The C# compiler he is taking about is open source, so you could have a play around with it to see how they implemented it. https://github.com/dotnet/roslyn
Well he clearly has a curious mind... I think you only get burnt out once you can't keep up, or once nobody is interested in the things you spent your career on.
But he happened to spend his career on something that is still profoundly interesting to people. The open source world is very much in the old architecture he was talking about, so it appears that Microsoft compilers are simply more advanced. (And Borland and Jetbrains did this too, just not open source compilers)
There are several programmers at my company who are in their 60's, and I think even 70's, past retirement age. All of them are super sharp; they are not "code monkeys". I think those types tend to leave the industry sooner.
Certainly common in my experience. A coworker of mine just celebrated his 57th birthday. He's definitely better at this stuff than I am; experience counts. The youth bias in this industry has always been largely based on illusion.
It looks like they are building syntax trees in a similar way to how React is building the DOM tree - using functional programming and caching/diffing.
If you look at how compilers are written these days, one other thing has changed. Almost every book on compiler design, including the classics, will direct you towards separating the lexer, scanner and compiler stages using parser generators like Lex/Yacc or Flex/Bison. In practice, this isn't done anymore. If you look at modern compilers like Clang, Go or Rust, they all have hand-coded parsers that build syntax trees right out of tokens. It turns out that parser generators don't really give you that much, and only get in the way once you need to go beyond the basics.
Sure... they mentioned the fact that the TypeScript compiler barely generates code, if that's what you mean by the original function of compilers.
The architecture is completely dominated by the front end for usability and incrementality now.
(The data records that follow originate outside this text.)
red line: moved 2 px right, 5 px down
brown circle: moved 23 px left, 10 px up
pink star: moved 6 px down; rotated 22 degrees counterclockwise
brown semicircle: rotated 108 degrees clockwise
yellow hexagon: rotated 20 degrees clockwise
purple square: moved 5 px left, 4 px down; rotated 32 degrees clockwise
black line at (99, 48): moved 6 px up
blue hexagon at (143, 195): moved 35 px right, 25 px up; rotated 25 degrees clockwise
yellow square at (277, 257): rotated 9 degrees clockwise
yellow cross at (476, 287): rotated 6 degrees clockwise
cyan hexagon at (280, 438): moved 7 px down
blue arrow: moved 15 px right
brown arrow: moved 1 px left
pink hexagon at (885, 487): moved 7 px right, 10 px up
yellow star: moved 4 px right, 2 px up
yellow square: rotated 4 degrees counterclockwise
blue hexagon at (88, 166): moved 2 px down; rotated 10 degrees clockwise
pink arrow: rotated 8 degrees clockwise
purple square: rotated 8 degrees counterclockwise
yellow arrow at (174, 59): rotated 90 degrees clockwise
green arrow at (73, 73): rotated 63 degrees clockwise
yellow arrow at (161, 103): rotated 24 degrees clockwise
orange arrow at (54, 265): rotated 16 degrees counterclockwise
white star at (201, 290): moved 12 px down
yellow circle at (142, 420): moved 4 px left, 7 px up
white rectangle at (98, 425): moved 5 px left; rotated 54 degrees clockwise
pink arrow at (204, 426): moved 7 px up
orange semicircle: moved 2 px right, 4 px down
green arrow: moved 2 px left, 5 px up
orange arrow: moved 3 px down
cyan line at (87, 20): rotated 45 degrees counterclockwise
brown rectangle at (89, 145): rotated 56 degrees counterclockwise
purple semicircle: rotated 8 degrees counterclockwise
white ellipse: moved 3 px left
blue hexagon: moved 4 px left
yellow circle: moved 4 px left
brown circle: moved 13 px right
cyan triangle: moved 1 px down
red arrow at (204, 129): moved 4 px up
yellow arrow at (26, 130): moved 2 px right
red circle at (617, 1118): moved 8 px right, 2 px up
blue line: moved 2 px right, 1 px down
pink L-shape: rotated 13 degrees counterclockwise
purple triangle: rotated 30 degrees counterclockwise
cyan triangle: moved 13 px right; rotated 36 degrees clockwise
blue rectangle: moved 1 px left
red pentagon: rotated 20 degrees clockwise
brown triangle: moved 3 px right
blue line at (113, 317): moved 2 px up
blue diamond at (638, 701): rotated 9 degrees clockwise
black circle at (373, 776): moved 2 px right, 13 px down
Generating JavaScript after all that is trivial.
You can imagine that during a typical program's development lifetime, 99% of the time is spent with the program in a non-working state, and 1% is when it's working. The compiler has to help with the 99% case now, not just the 1% case.
Typically langauge services are decoupled from compilers. The 1% case still dominates how compilers functions. Furthermore, typically compilers are not deamons and build systems would take care of caching etc. Do you have other examples of consolidated tooling like that? It seems like a good idea but I don't think it's the standard thing yet or that everyone thinks it's a good idea.
Yes the model of programmer workstation as envisioned by Xerox PARC and followed up by ETHZ.
Smalltalk, Interlisp-D, Mesa/Cedar at Xerox PARC, followed by Niklaus Wirth work at ETHZ with Oberon, Oberon-2, Active Oberon and Component Pascal environments.
Also the initial Ada Workstation developed as the first product from Rational Software and Eiffel development environments.
The Energize C++ environment created by Lucid after pivoting from Lisp Machines.
I doubt if Anders would remember me, but I was lucky enough to be contracted by Borland to write their first test suite for TP 4.5. It was their first object oriented language. The spec was one of the most beautiful and concise pieces of technical documentation I've ever read.